## Consignes
(A) Mettez à jour le passage du texte sur le transhumanisme qui commence par les mots « vaut d'être écoutée » et s'arrête après « à l'état pur! ». Remplacez-y « régimes politiques » par « systèmes politiques ».
(B) D'après le texte sur le transhumanisme, quel auteur avait bien compris le désir d'une forme d'éternité accessible ?
(C) Poursuivez le texte sur le transhumanisme au-delà de sa dernière phrase.

## Texte du document
#####

Plutôt que nous tourner vers l’avenir halluciné dessiné par le transhumanisme, c’est vers le passé et dans la lettre à Ménécée d’Epicure que nous trouverons au cour de sa définition de la sagesse, l’argument le plus convaincant contre cette dénaturation de la science transformée en délire messianique trans-humaniste: « la mort n’est rien pour nous, dit Epicure car quand nous existons la mort n’est pas là et lorsqu’elle est là nous n’existons pas. » Rien n’est plus vain que le désir d’immortalité, surtout porté à un tel degré de démence pharmacologique, parce que ma mort est par définition ce que je n’ai pas à vivre. Il n’en va pas de même pour "ma mortalité » laquelle est la condition d’existence de mon existence, ce sans quoi je ne pourrai pas aborder chaque instant comme l’occasion donnée d’actualiser mon autarcie, l’exercice même d’une forme de satisfaction, de jouissance effective et pure du présent. A la caducité du désir d’immortalité (caducité largement illustrée par la prose des transhumanistes) , il convient d’opposer le désir assouvi d’une forme d’éternité accessible, comme Montaigne l’avait bien compris :  « Vivre pleinement l’instant présent, pour ce qu’il est, sans la moindre velléité de dépassement. Pas le présent juste, juste le présent (entre Montaigne Epicure d’un côté et Laurent Alexandre, Ray Kurtzweil de l’autre, il faut choisir (et j’ai choisi))


Finalement les errances du transhumanisme illustrent parfaitement et complètement le risque non seulement de répondre « non »  à la question mais de définir la science comme n’ayant plus à se concevoir elle-même dans ce cadre naturel. 

Rien que la dernière phrase de cette intervention (bien trop longue à mon goût)
 vaut d'être écoutée jusqu'au bout (ou pas). Certains régimes politiques
nous avaient déjà dit qu'il durerait 1000 ans! De la nano-subtilité à l'état pur!

#####

## Documents fournis
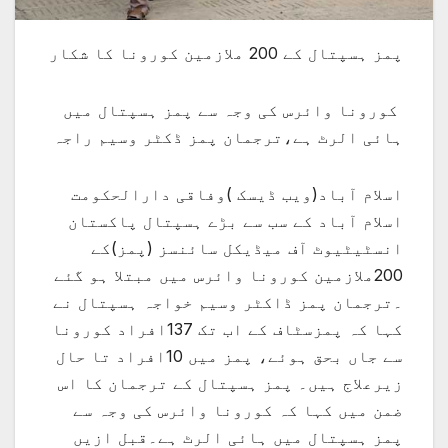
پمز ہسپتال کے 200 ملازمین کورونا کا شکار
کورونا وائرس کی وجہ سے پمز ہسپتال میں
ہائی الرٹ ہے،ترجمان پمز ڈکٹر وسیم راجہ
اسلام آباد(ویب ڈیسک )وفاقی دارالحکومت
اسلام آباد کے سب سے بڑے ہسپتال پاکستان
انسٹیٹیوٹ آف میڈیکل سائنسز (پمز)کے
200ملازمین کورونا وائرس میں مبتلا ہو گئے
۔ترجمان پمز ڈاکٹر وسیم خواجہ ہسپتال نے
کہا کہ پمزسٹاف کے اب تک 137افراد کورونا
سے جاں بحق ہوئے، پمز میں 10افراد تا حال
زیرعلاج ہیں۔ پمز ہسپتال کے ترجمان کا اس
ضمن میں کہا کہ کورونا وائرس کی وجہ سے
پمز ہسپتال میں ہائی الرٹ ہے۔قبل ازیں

#####

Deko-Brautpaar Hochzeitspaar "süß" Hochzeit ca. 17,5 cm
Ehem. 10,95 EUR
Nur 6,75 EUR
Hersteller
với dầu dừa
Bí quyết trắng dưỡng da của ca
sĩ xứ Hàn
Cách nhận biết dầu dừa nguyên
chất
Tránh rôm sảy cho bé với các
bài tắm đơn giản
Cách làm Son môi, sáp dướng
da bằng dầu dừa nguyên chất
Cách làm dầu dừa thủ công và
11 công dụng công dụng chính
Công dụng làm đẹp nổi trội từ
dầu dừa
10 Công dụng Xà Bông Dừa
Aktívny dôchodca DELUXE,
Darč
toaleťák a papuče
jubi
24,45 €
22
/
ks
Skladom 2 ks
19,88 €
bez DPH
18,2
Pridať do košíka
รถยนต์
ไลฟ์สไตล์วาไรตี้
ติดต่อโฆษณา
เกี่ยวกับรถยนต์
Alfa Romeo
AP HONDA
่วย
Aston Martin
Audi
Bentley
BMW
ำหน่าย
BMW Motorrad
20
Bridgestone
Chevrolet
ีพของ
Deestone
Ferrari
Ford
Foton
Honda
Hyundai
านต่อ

#####

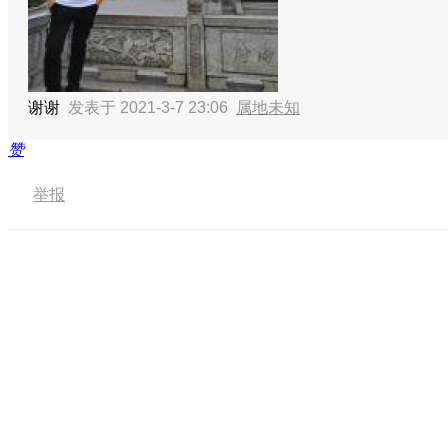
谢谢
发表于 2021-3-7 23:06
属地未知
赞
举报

#####

## Réponses
(A)
vaut d'être écoutée jusqu'au bout (ou pas). Certains systèmes politiques
nous avaient déjà dit qu'il durerait 1000 ans! De la nano-subtilité à l'état pur!

(B) Montaigne.

(C)
L’analyse même rapide de ces discours et, malheureusement, de ces « avancées » transhumanistes manifestent une sorte de démesure au sens grec d’hybris comme si l’homme était une créature soucieuse de triompher aussi bien en lui qu’à l’extérieur de lui de tout ce qui peut être rapporté à une origine et un fonctionnement naturel. Quoi de plus naturel que de mourir? Quoi de plus humain que de souhaiter ne pas mourir, sans réaliser tout ce que cette expérience (la mort) induit de justesse, de mesure,  de sagesse, d’humanité? Avec le transhumanisme, nous pouvons nous faire une idée de tout ce qu’une certaine idée de l’humain ou du trans-humain recèle de perspectivisme contre-nature. Evidemment, le corpus philosophique de ces auteurs, assez faible en fait (Luc Ferry), repose sur l’idée selon laquelle la nature n’existe pas. On ne peut pas dire que la science est naturelle parce que l’homme n’est pas une créature naturelle. 

Luc Ferry se réveille à télé matin

                    
Or il est frappant de comparer cette thèse avec une autre façon de nier la notion de nature beaucoup plus productive, à savoir celle de l’ethnologie et de la réalisation de ce fait troublant selon lequel il n’y a qu’en Europe (et aux EU, donc) que l’on a fait de la nature un « concept ». Pour les philosophies orientales comme pour la plupart des peuples ou des groupes humains répertoriés, ce concept n’existe pas, non pas parce qu’il n’est rien (comme tendrait à le penser le transhumanisme) mais parce qu’il est Tout. Avec les européens nous sommes en présence d’une culture qui a trouvé ce stratagème consistant à se constituer sur le fond d’un concept contraire: la nature, tout cela en dépit d’une donnée en tout point première, à savoir qu’il n’est rien qui puisse se faire ailleurs ni autrement que « naturellement ». La nature est donc un signifiant vide en ce sens qu’il pourrait en droit accompagner toute proposition. Pour les européens: que la nature soit, c’est ce qui non seulement légitime que la culture soit mais surtout qu’elle soit constamment tournée contre la nature et qu’elle se constitue continuellement sur la base de motivation de cette opposition.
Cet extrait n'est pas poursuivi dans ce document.